That set off a deeper investigation that, officials say, found the couple beat the boy and their four other adopted children with extension cords and a wooden plunger handle, and sometimes locked them in an unfurnished room where they were made to sleep on the floor as punishment.
According to court records, Mechelle Saffold told investigators "he is not worried if they take his kids away," because "he still had his house and life."
In a Howard County case, Teresa "Terry" and Jay Moody, Greentown, face two felony neglect charges. They are accused of locking two adopted special-needs children in a stall of a horse barn that had been converted into a cage, sometimes wearing nothing more than pajama bottoms as they huddled on a mat in a straw-filled corner.
The Moodys' children also were locked in a bathroom, made to do calisthenics for hours and had food withheld, sometimes for days, according to court documents.
Adopted by the couple after being removed from his birth parents because of severe physical and sexual abuse and neglect, the Moodys' son was resigned to his treatment. He told investigators that his confinement in the horse stall was necessary so "mommy will feel better when she becomes upset and needs to calm down."
In an interview with investigators, Terry Moody described her adopted 13-year-old son as "just an entity."
Adoption records are confidential, and Tielking said she could not speak about specifics of individual cases.
But she did say it can be difficult to monitor what goes on within a family after an adoption is final. "We would treat that family just like any other family. The only reason we would investigate or follow up would be if there was a report of abuse or neglect."
She said DCS has strengthened its safeguards over the past two years, adding a criminal history check using fingerprints and ensuring follow-up visits for up to a year before an adoption is final.
Child protection workers have placed the Saffold and Moody children with foster families, and they could be made available for adoption by other families.
Screening, scrutiny
Although no organization or agency tracks the size of adoptive families, experts agree the number being placed in large families -- some with a dozen or more children -- is likely increasing because of the pressure to move children out of the system and a shortage of adoptive parents willing to take on troubled kids.
Indiana officials have more than doubled the number of adoptions from the child welfare system over the past 10 years, from 464 in 1996 to 979 in 2005, after peaking at 1,178 in 2001.

DATA FOR REVIEW -
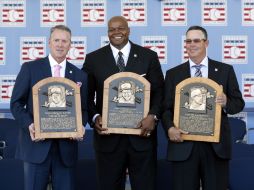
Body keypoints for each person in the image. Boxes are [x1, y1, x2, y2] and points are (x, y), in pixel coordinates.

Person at [82, 16, 164, 190]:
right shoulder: (93, 59)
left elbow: (159, 93)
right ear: (108, 33)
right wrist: (95, 117)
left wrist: (153, 116)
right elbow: (85, 97)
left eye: (121, 28)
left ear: (128, 30)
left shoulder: (148, 56)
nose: (116, 32)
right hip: (108, 140)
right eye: (112, 29)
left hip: (142, 139)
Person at [162, 25, 245, 190]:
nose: (191, 44)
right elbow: (165, 108)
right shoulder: (173, 74)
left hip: (215, 148)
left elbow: (238, 103)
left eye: (196, 40)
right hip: (184, 145)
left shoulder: (225, 70)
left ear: (206, 43)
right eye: (188, 41)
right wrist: (170, 128)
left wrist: (227, 102)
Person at [10, 25, 88, 190]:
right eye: (56, 40)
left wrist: (80, 126)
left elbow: (84, 109)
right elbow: (16, 103)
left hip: (65, 151)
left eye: (64, 41)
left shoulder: (80, 75)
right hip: (36, 148)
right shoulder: (30, 68)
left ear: (70, 45)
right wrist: (30, 125)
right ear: (49, 43)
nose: (60, 44)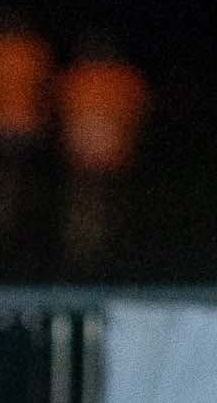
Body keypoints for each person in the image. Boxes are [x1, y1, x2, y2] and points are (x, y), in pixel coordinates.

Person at [53, 26, 148, 269]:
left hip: (90, 149)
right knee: (100, 199)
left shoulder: (80, 77)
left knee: (89, 199)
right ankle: (95, 248)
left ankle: (90, 247)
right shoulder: (120, 78)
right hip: (105, 150)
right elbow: (137, 111)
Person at [0, 8, 53, 252]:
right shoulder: (28, 50)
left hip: (9, 124)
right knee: (10, 177)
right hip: (15, 124)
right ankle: (2, 226)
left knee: (3, 177)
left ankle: (0, 226)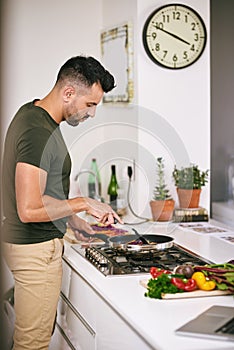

TASK BRIEF -
Render this sentence from the adoption article in Spanish: "Adoption records are confidential, and Tielking said she could not speak about specifics of individual cases." Work from the adoption article by itself, not the records.

OUTPUT FOR THIS TASK -
Los registros de adopción son confidenciales, y Tielking dijo que no podía hablar sobre los detalles de casos individuales.